■ **EXTRACTED RECORDS**

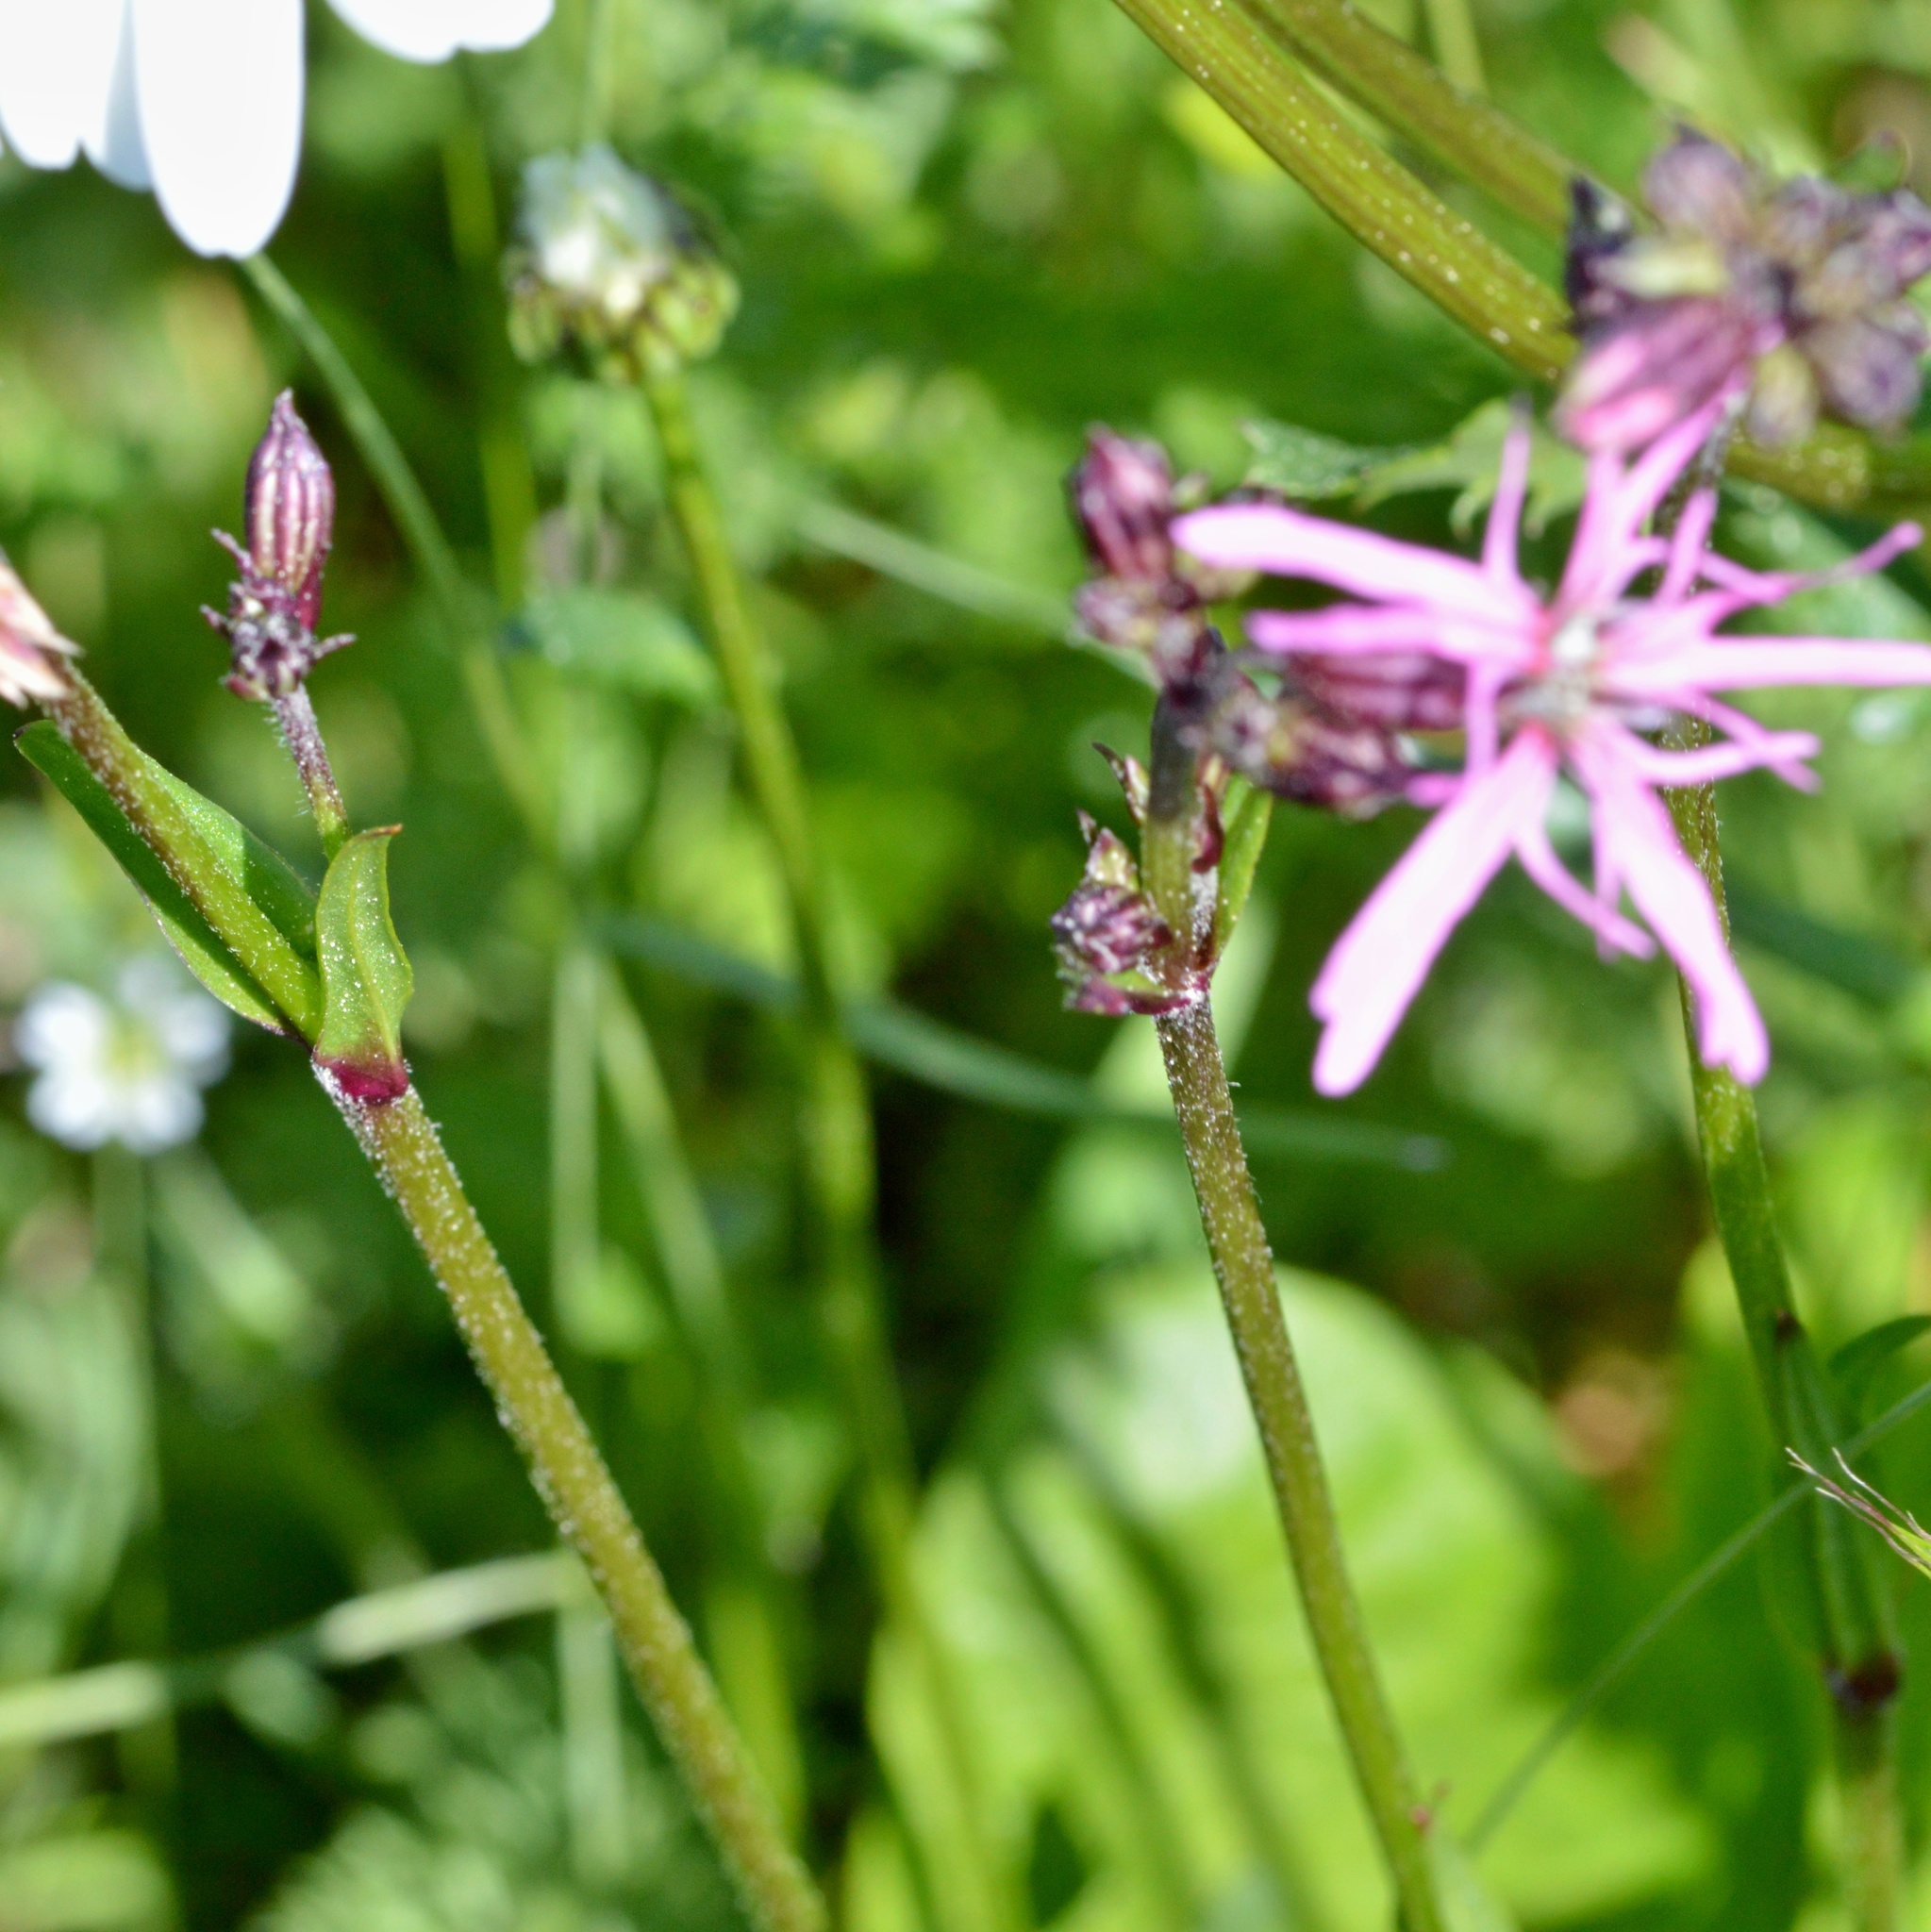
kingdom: Plantae
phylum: Tracheophyta
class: Magnoliopsida
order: Caryophyllales
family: Caryophyllaceae
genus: Silene
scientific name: Silene flos-cuculi
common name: Ragged-robin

■ **WHAT IS BEING ASKED**
Please retype every line of the listing above word for word, leaving out the pictures.

■ **SOLUTION**
kingdom: Plantae
phylum: Tracheophyta
class: Magnoliopsida
order: Caryophyllales
family: Caryophyllaceae
genus: Silene
scientific name: Silene flos-cuculi
common name: Ragged-robin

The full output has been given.